For Students

My Retinoscope is my friend!!

The use of the retinoscope/ opthalmoscope can feel intimidating, especially for students. For me, my disliking of retinoscope increased when I was released into the workforce and non of the clinics I worked at used it, even at the hospital!

But today, the retinoscope is my friend and I’m writing this post to hopefully expand the friendship circle.

It’s most common uses:

1. Retinoscopy

Retinoscopy is used as a baseline for subjective refraction or even to objectively obtain a refraction from pre-verbal or uncooperative children and people with physical or cognitive disabilities.

If you can expertly use a manual vertomer then Retinoscopy is way easier.

Retinoscopy Made Simple

  1. Always start WITH motion

It’s okay if you don’t understand the mechanics of how light is refracted depending on the refractive error; but if you do that is a bonus! Anyway, WITH motion is associated with hyperopes or plus lenses. Always add more power!

  • If you started with a patient already showing WITH motion, add more plus lenses to neutralize the power.
  • If you started with Against motion, use a large minus lens like -10 or -5 and progress towards the positive lenses to obtain a WITH motion and neutralize the power.

2. Check the lens at horizontal and vertical meridians

  • If the person only has a spherical power without astigmatism, you will notice the neutralizing lens is the same lens at both meridians.
  • However, if the person does have astigmatism, the neutralizing lens at the vertical meridian may be different from the horizontal meridian. Set aside that lens and repeat step 1 until the second meridian is neutralized. Set aside lens number 2.
  • The lens with the stronger power (more plus) is the sphere and the difference between the 2 lenses is the astigmatism cylindrical power at the axis of the 2nd lens.
  • If the person has against the rule astigmatism, simply rotate the retinoscope beam to match the reflection in the eye. That is your axis!

3. Subtract the working distance from the sphere. Common distance is 67cm= 1.5D.

  • Otherwise, the formula is 100/working distance= Sphere Diopters

Here is a Retinoscopy simulator to practice until your heart is content

2. Portable Slitlamp

Well, not exactly but with bright direct transillumination, you can see opacities in the lens, iris, and vitreous screening for opacities and conditions like pigment dispersion syndrome and uveitis.

You can see anterior lesions by using the slit aperture if your model features it.

For funduscopy, depending on your model, your ophthalmoscope can suffice you from other equipment such as a fundus camera.

Use small pupil aperture, again if your model features it to easily see through small undilated pupils.

Again, the slit aperture can show you uneven retinal lessons!

My ophthalmoscope has a red-free filter to allow for better contrast and viewing of vessels and hemorrhages.

Cup to disc ratio can also be easily measured with this filter too. On the other hand, blue light filter allows for better viewing of optic disc drusens, as well as, fluorescence stained lesions.

Also, if you’ve got it, use the polarised light whilst at dark environments. It avoids retinal and corneal reflections while enhancing tissue colours.

A pale optic nerve may indicate optic neuritis or ischemia. Whereas a large cup-to-disc ratio indicates glaucoma.
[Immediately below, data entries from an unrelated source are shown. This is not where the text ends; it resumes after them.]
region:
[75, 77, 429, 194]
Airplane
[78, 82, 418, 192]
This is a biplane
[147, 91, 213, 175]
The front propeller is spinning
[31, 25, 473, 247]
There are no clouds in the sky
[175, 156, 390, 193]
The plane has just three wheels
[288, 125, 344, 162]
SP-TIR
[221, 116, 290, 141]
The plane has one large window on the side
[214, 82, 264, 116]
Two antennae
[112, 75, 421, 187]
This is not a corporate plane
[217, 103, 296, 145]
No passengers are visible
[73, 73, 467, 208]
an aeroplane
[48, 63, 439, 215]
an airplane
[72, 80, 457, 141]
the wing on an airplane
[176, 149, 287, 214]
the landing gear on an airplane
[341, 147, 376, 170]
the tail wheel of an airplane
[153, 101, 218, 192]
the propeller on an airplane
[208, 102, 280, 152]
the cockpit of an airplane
Cotton wool spots or vascular torsions indicate retinopathy and drusens at the macula may show early AMD!

While you are it, why not test the pupils (of course undilated!)

3. Measure Accommodation Lag

Accommodation lag is measured when a patient complains of symptoms relating to eye strain while doing near work.
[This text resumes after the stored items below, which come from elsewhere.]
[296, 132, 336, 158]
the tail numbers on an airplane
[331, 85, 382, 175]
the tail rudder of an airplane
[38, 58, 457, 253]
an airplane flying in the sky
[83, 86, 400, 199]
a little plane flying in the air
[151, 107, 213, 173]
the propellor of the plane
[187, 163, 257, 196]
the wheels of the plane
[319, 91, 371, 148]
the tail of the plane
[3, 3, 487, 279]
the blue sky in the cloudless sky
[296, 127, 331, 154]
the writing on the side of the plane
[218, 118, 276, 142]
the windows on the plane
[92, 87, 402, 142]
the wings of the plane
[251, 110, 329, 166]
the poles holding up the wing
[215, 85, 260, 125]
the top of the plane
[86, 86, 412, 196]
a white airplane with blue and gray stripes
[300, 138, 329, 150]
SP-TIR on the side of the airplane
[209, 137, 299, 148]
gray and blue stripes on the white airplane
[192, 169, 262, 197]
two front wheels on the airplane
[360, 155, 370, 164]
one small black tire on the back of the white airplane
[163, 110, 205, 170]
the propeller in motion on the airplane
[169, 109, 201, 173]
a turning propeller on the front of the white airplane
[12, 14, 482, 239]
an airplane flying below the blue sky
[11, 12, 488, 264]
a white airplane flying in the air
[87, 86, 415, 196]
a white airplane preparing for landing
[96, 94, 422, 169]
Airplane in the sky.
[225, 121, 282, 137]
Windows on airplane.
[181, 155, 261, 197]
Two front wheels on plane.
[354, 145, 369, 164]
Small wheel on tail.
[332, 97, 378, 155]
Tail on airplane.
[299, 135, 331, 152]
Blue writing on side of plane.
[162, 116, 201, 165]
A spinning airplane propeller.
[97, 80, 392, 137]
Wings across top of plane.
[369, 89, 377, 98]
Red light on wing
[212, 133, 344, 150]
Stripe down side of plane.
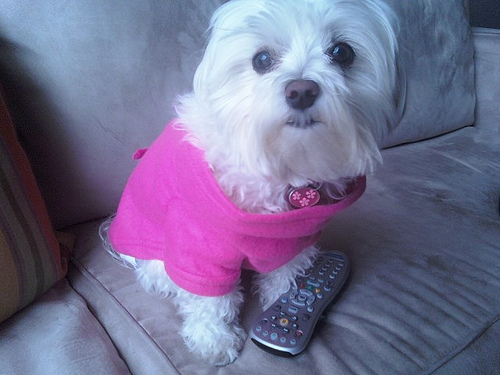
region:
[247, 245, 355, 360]
silver remote with many buttons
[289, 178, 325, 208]
a pink dog collar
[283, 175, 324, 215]
round collar with purple flowers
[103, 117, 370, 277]
a pink sweater on a dog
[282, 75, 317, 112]
a brown dog nose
It is different from measuring the amplitude of Accommodation, accommodation facility, Ac/A ratio, and convergence/diversion binocular fusion ranges. While these are important for the diagnosis of Accommodation related disorders such as Accommodation insufficiency; accommodative lag is helpful for determining the risk of Myopia in individuals.

It is easily measured by performing a normal retinoscopy however with 3 additional factors:

  1. Patient wears a prescription and is undilated.
  2. A near target is used for the patient to dynamically accommodate (as opposed to no target for standard retinoscopy)
  3. Retinoscopy is performed binocularly instead of monocular assessment, at a distance of 30-40cm and no subtraction of working distance is required at the end.

The specialist will first keep adding plus lenses while observing the with movement, until it reverses.

Accommodative lag Result is the lens in between the with and against movement. For example, with motion was seen with plus 1 lens and against was seen in a plus 1.5. The answer is 1.25.

It is easiest to use flippers for this assessment to allow for prompt shaping of lenses and observing of both eyes at the same time.

Lags occur when the stimulus is near and the eye appears to focus farther than the stimulus. Leads occur with far stimuli where the eye appears to focus nearer than the stimulus

Normally, the patient will under-accommodate for a target; +0.50D to +1.00 “lag” of accommodation at near is considered normal. 

A higher than normal lag of accommodation means that the person’s focusing ability is under-accommodating and is at high risk of myopia or progression of myopia, and a “lead” of accommodation means that the person is over-focusing.